Гораздо страшнее стало, когда я понял, что плоскость, где я стою, не имеет толщины. Совсем. Край металлического листа, простиравшегося в обе стороны до горизонта, расплывался в глазах, его никак не удавалось увидеть. Я наклонился, желая понять, еще сильнее наклонился… Но тут меня схватили за плечи и дернули назад.
— А вот этого не надо, — серьезно сказала Акива. — Я говорила, смотри ЗА Край. НА Край смотреть нельзя. Свалишься.
Я уже немного опомнился, и страх уступил место жгучему любопытству.
— Акива, где мы? — я кивнул в сторону бездны. — Объясни!
Девочка улыбнулась.
— Все! Он теперь наш, — заявила она мальчишкам. Те весело засмеялись, меня принялись хлопать по спине и дергать за волосы. Было очень приятно.
— Ну, муравей, — Акива отошла подальше от Края и уселась на песок. — Теперь можешь спрашивать.
Я сел напротив, скрестив ноги. Мальчишки расположились вокруг.

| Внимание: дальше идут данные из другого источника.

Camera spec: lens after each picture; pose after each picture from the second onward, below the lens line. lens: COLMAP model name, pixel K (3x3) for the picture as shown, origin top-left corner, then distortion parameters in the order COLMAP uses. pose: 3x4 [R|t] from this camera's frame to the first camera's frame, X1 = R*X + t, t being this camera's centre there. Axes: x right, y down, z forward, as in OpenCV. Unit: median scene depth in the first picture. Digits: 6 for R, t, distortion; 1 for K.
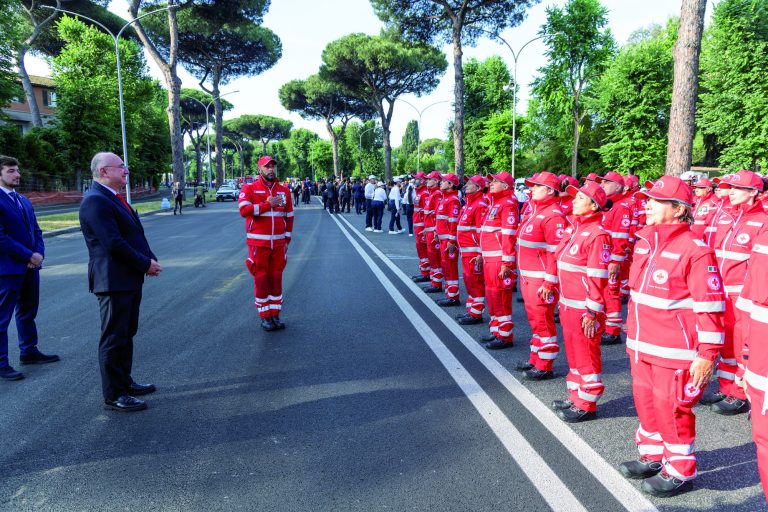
lens RADIAL K [[543.5, 0, 384.0], [0, 543.5, 256.0], [0, 0, 1]] dist [0.021848, 0.000762]
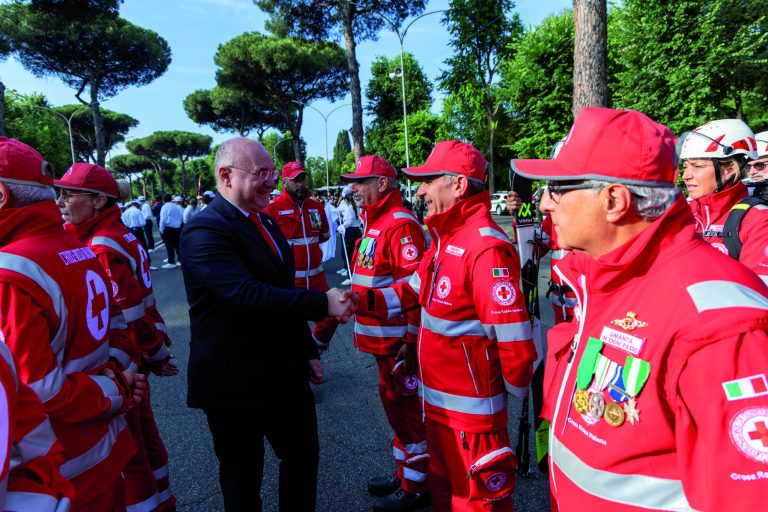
lens RADIAL K [[543.5, 0, 384.0], [0, 543.5, 256.0], [0, 0, 1]] dist [0.021848, 0.000762]
pose [[0.993103, -0.066564, 0.096521, 0.066983], [0.068458, 0.997518, -0.016446, -0.014165], [-0.095187, 0.022941, 0.995195, 0.112368]]
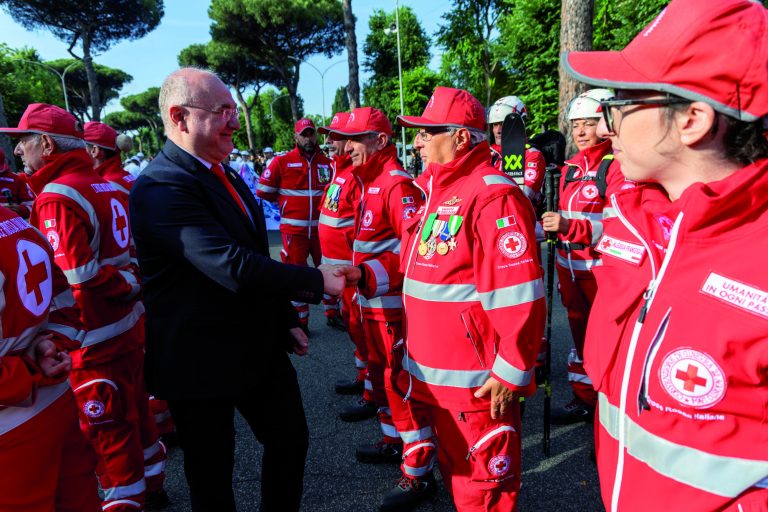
lens RADIAL K [[543.5, 0, 384.0], [0, 543.5, 256.0], [0, 0, 1]] dist [0.021848, 0.000762]
pose [[0.993120, -0.071472, 0.092765, 0.069856], [0.066322, 0.996142, 0.057462, -0.011996], [-0.096514, -0.050914, 0.994029, 0.101453]]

— Что это за пропасть? — я задал первый вопрос.
Акива покачала головой.
— Не пропасть. Край света.
— Не понимаю…
— Верю, — она улыбнулась. — Дзагхлы ничего не знают, мне отец говорил. Слушай внимательно, муравей. Наш мир совсем-совсем не похож на мяч. Он похож на диск. А мы сейчас сидим на самом краю, тут мир загибается вниз. Там, под нами, — она постучала по железу, — есть еще один мир, где все наоборот. Когда у нас кончается натра — у них начинается.

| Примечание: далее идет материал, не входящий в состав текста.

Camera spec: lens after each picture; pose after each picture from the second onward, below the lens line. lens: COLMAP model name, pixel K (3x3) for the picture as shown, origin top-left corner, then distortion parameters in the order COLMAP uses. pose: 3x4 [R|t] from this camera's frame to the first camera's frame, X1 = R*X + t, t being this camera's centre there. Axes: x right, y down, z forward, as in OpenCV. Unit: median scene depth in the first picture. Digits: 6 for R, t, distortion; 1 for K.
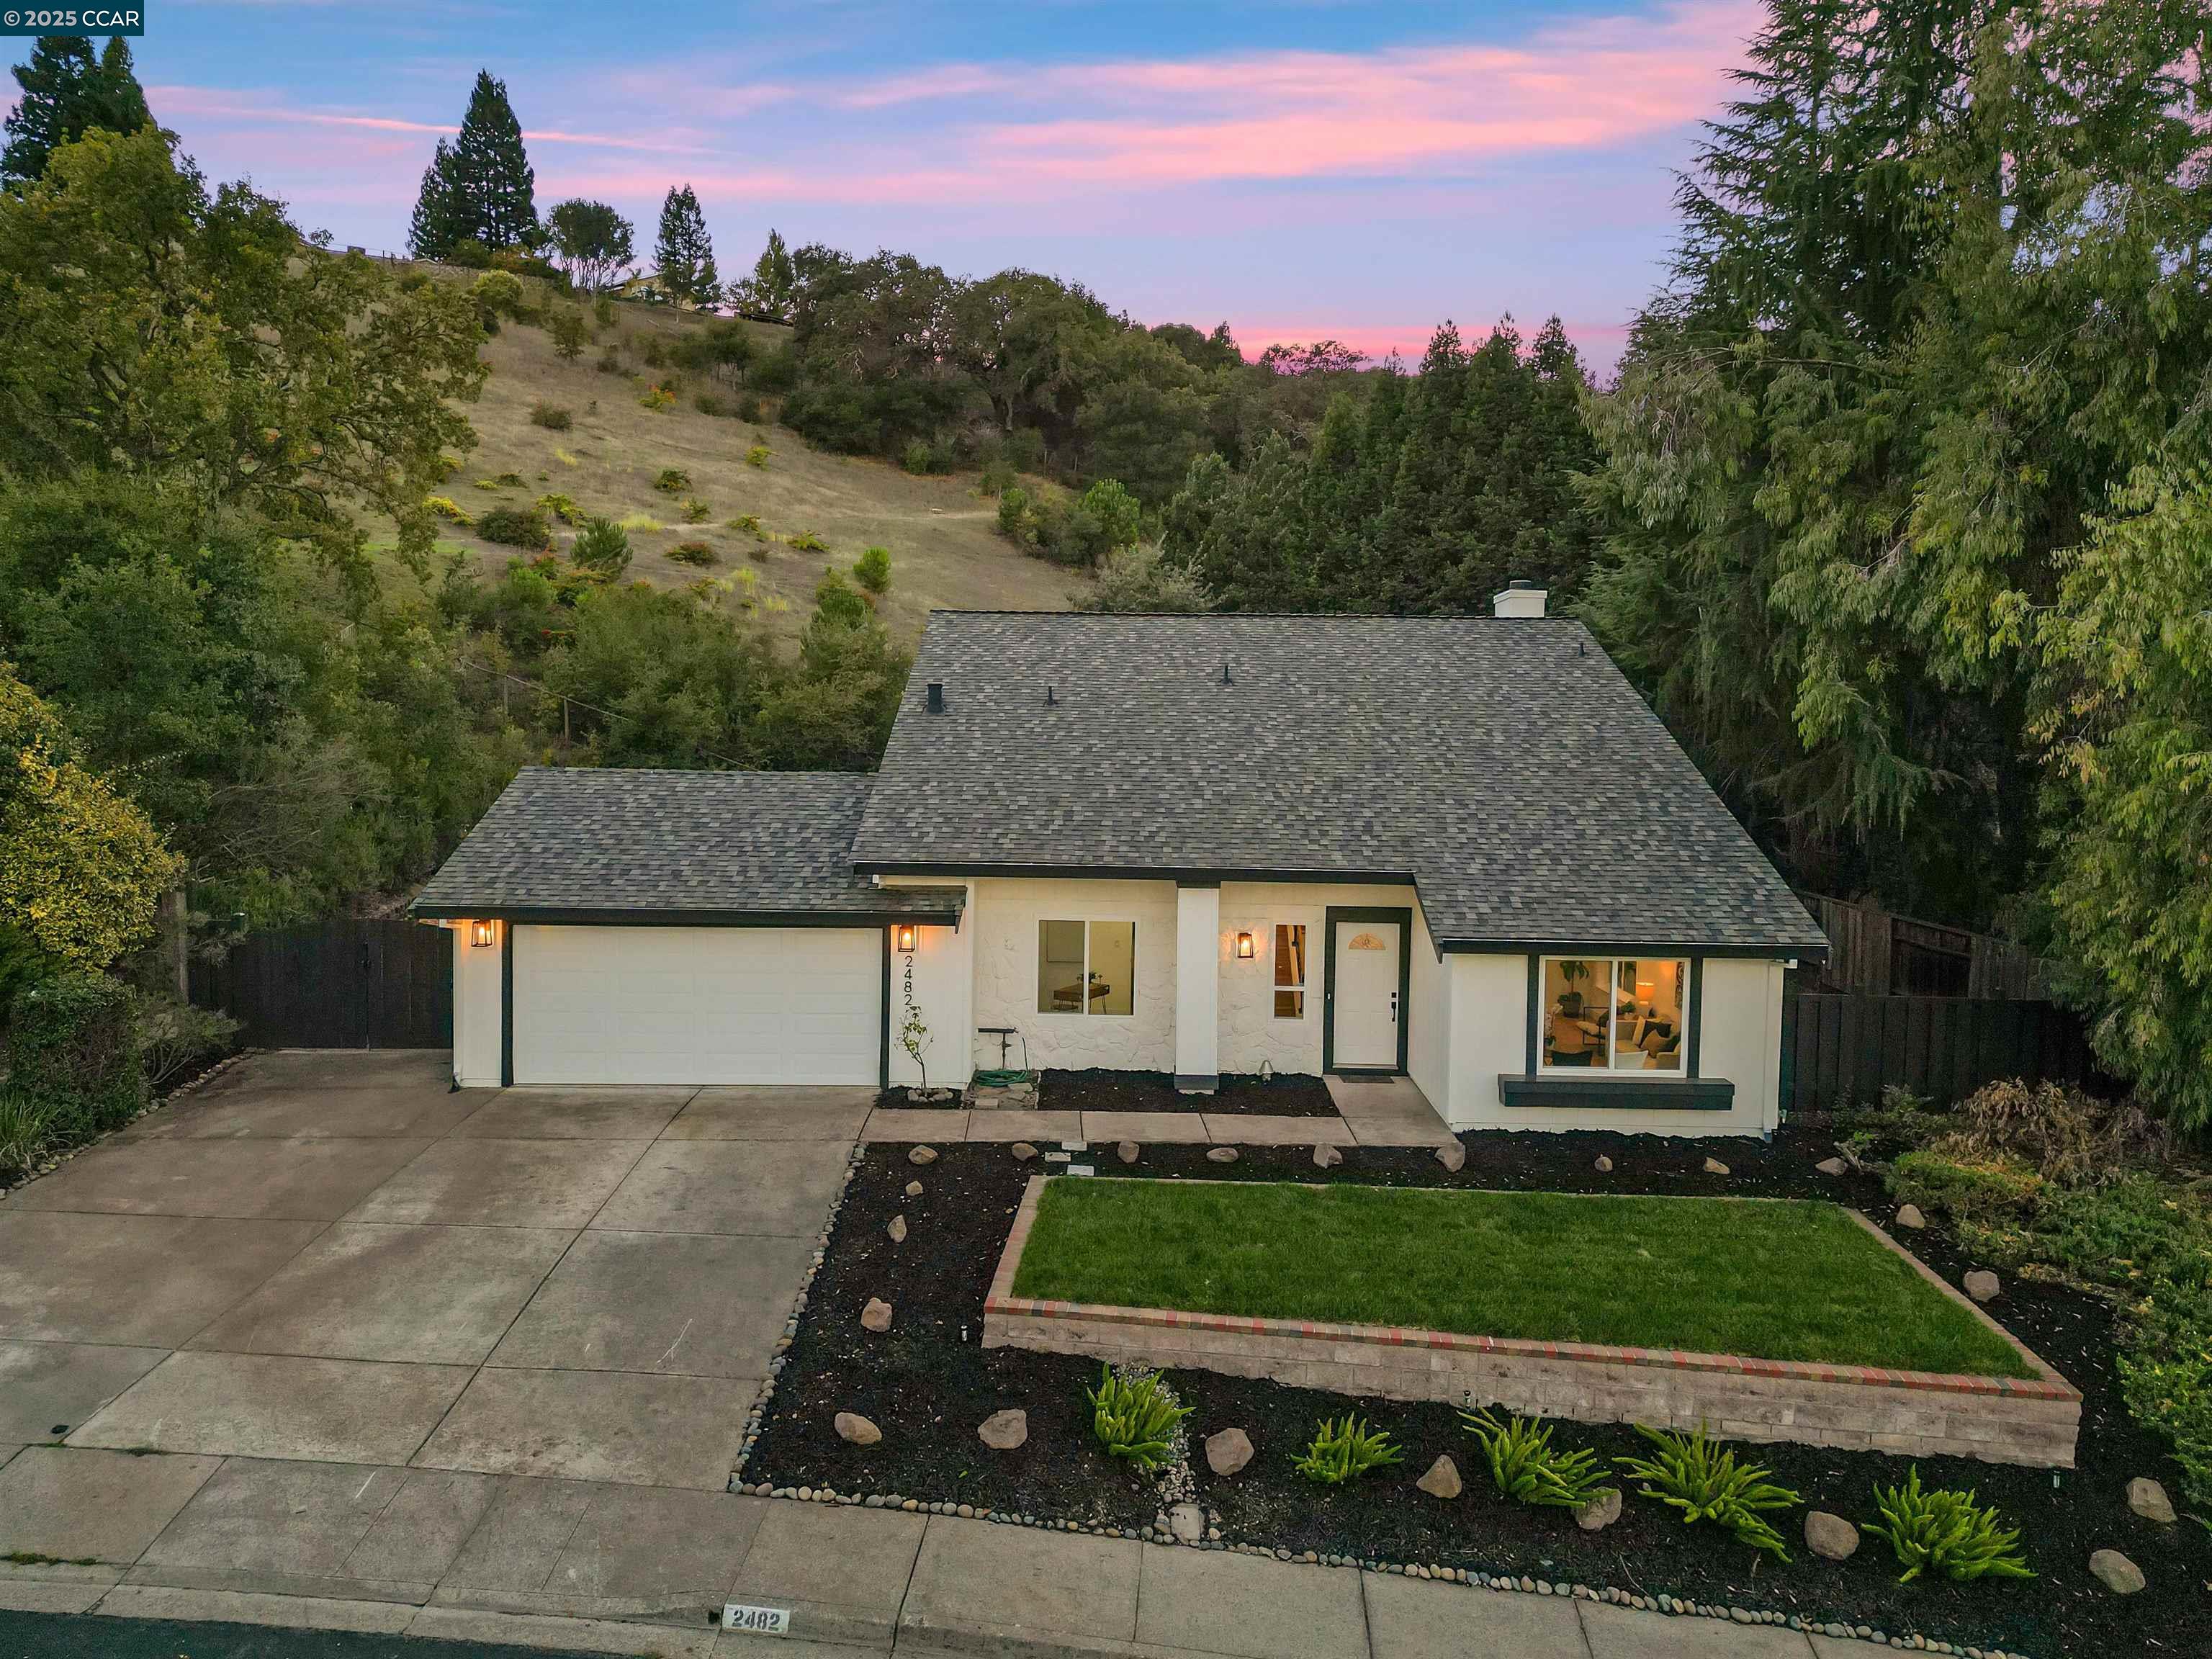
lens RADIAL K [[1551.9, 0, 1113.3], [0, 1551.9, 824.8], [0, 0, 1]] dist [0.046464, -0.025839]
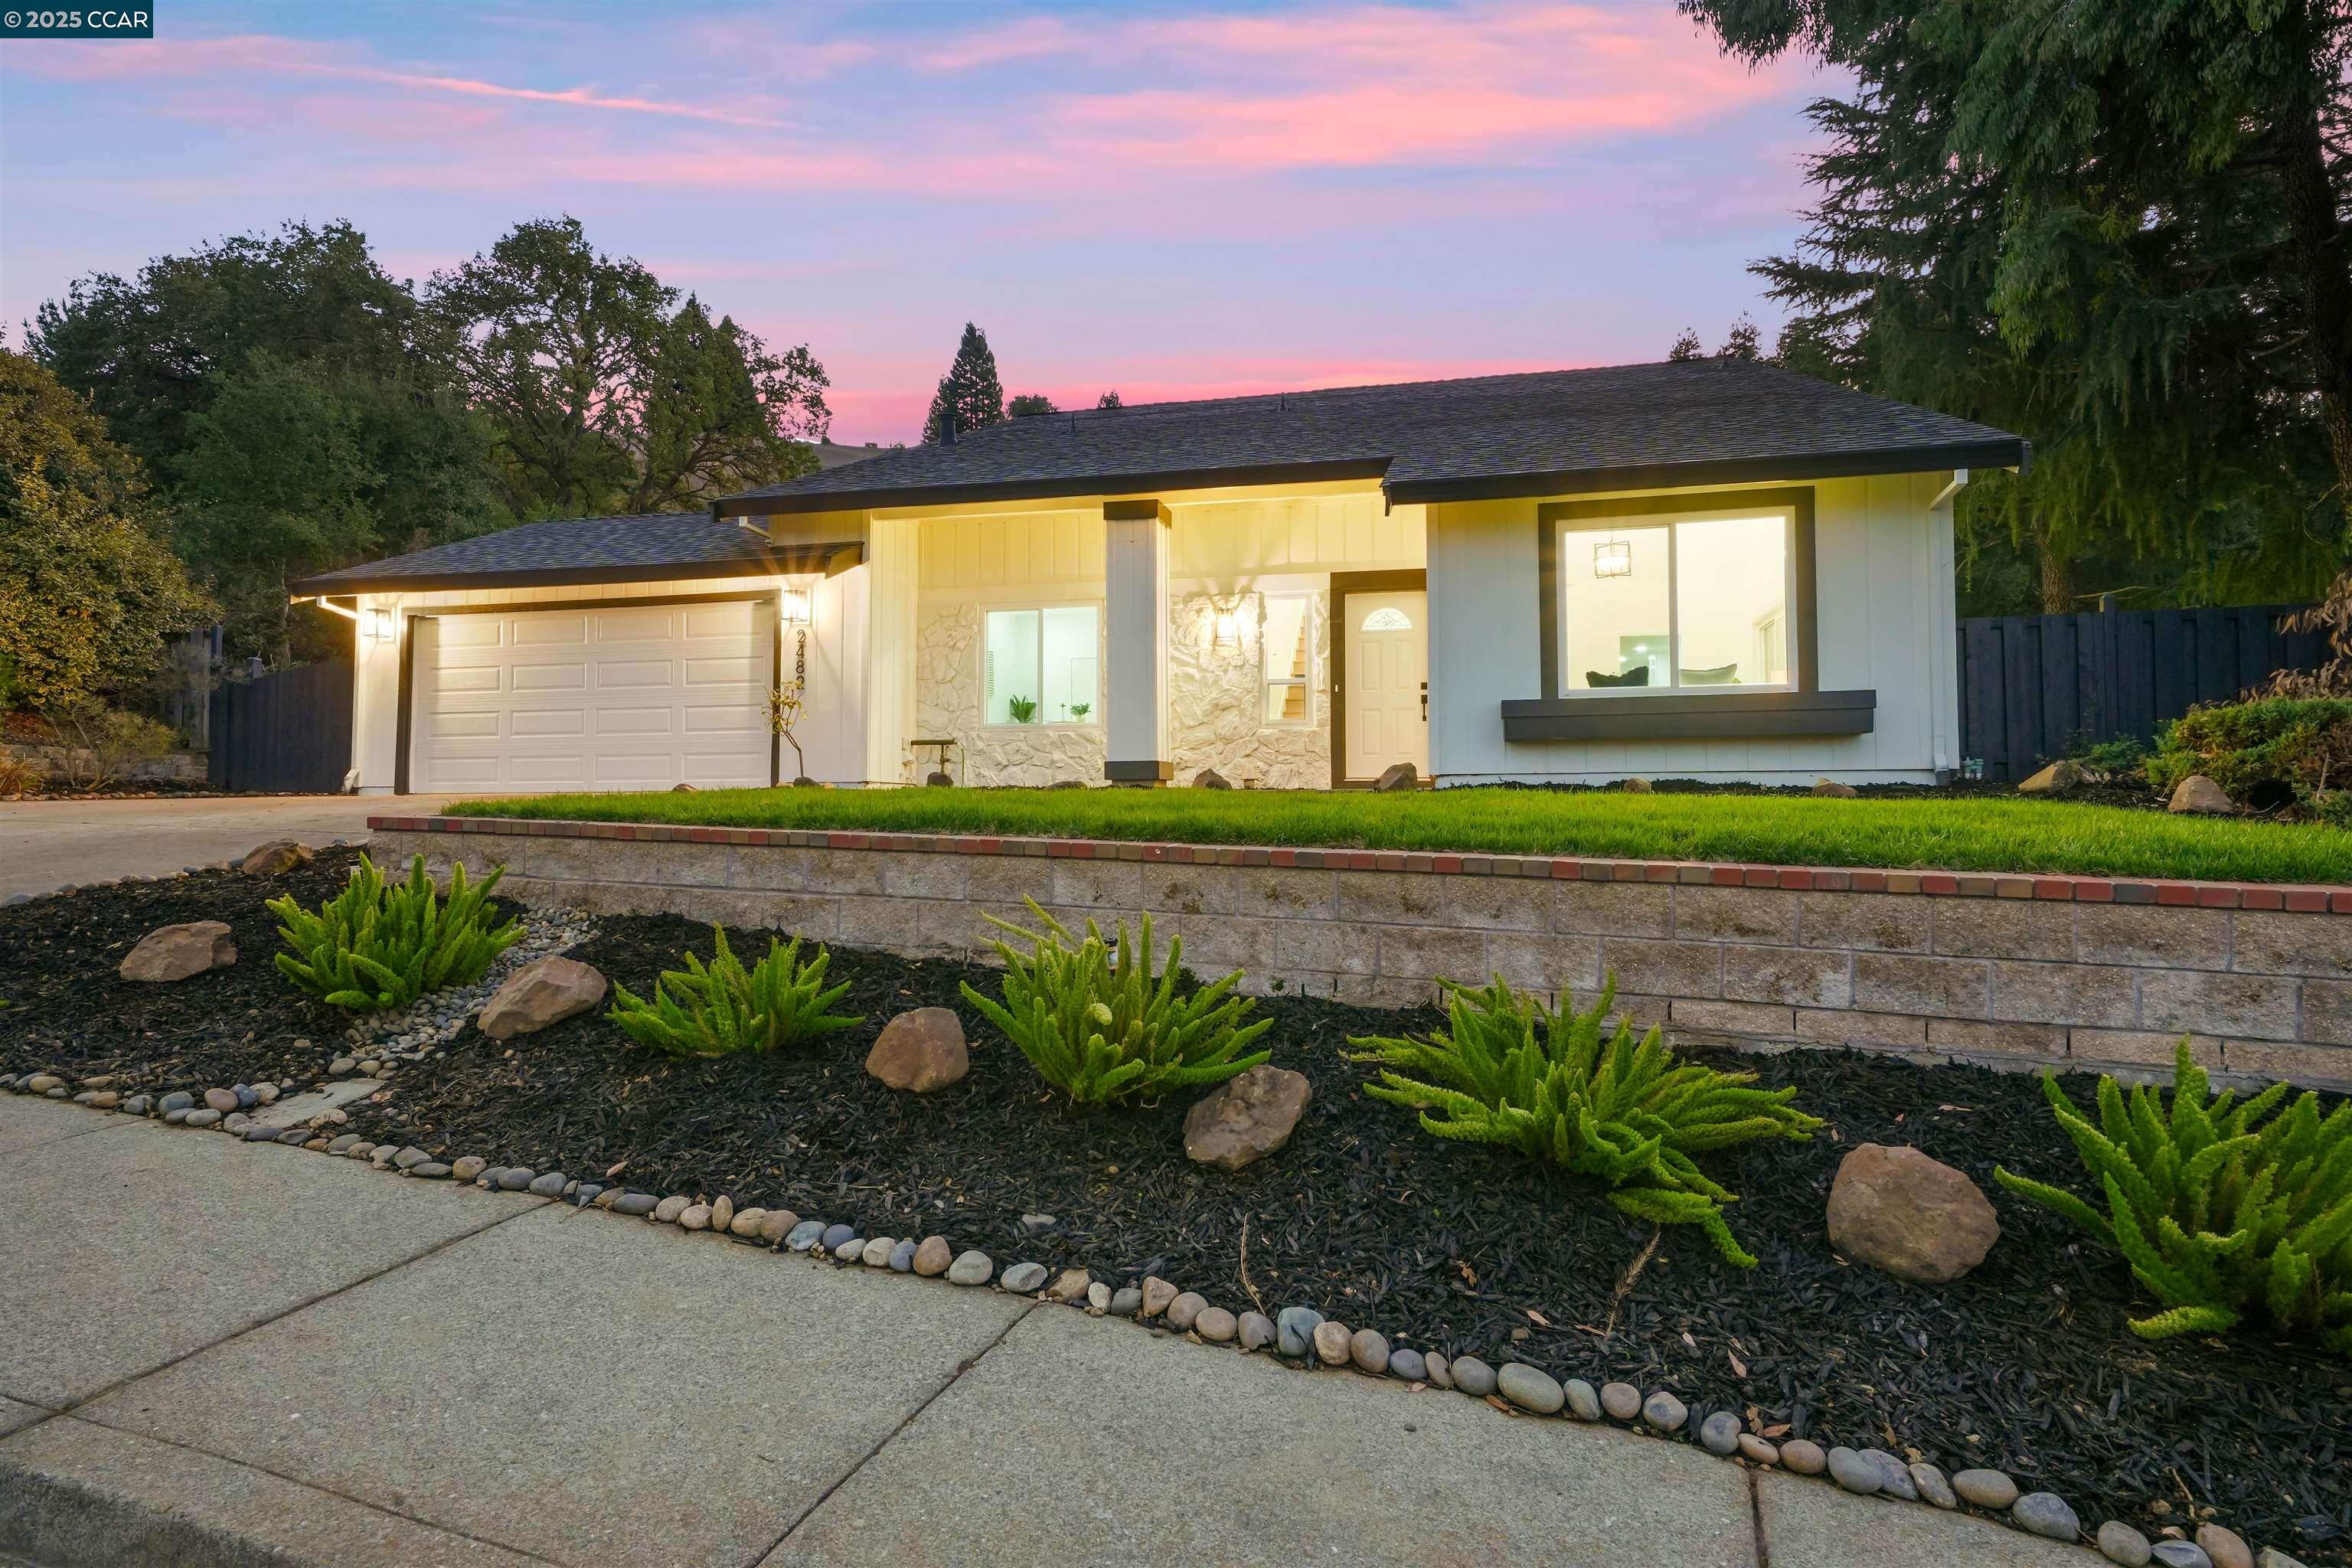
lens RADIAL K [[1226.1, 0, 1181.0], [0, 1226.1, 763.5], [0, 0, 1]] dist [0.018145, 0.002813]
pose [[0.971562, -0.027478, -0.235187, 0.340241], [0.001830, 0.994085, -0.108585, 0.353058], [0.236780, 0.105067, 0.965866, 0.641026]]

Акива вытянула руку против ветра и пошевелила пальцами.
— Я прихожу сюда каждую натру. Мы, свободный народ, живем как хотим, пока не наступает время холода. Тогда мы едем на край света, к городу колодников. Эти города стоят с обоих сторон мира, а внутри есть Колодец, огромная дыра, Туннель, ведущий сквозь землю.
Девочка рассмеялась.
— Что, муравей, дома тебе такого не говорили?
Я молча замотал головой. Акива довольно улыбнулась.
— То-то. Слушай и учись. Колодники — самый древний народ, они отличаются от людей и всегда живут на одном месте. Когда к их городу приближается холод, они переходят на другую сторону мира, где холод недавно кончился, и следующую натру живут там, во втором городе. Вместе с ними сквозь Туннель проходят наши племена. Но колодники давно разучились добывать пищу, и нам приходится платить им за проход — шкурами, мясом, шерстью. Поэтому в теплое время натры наш народ кочует по миру, собирая для колодников дань.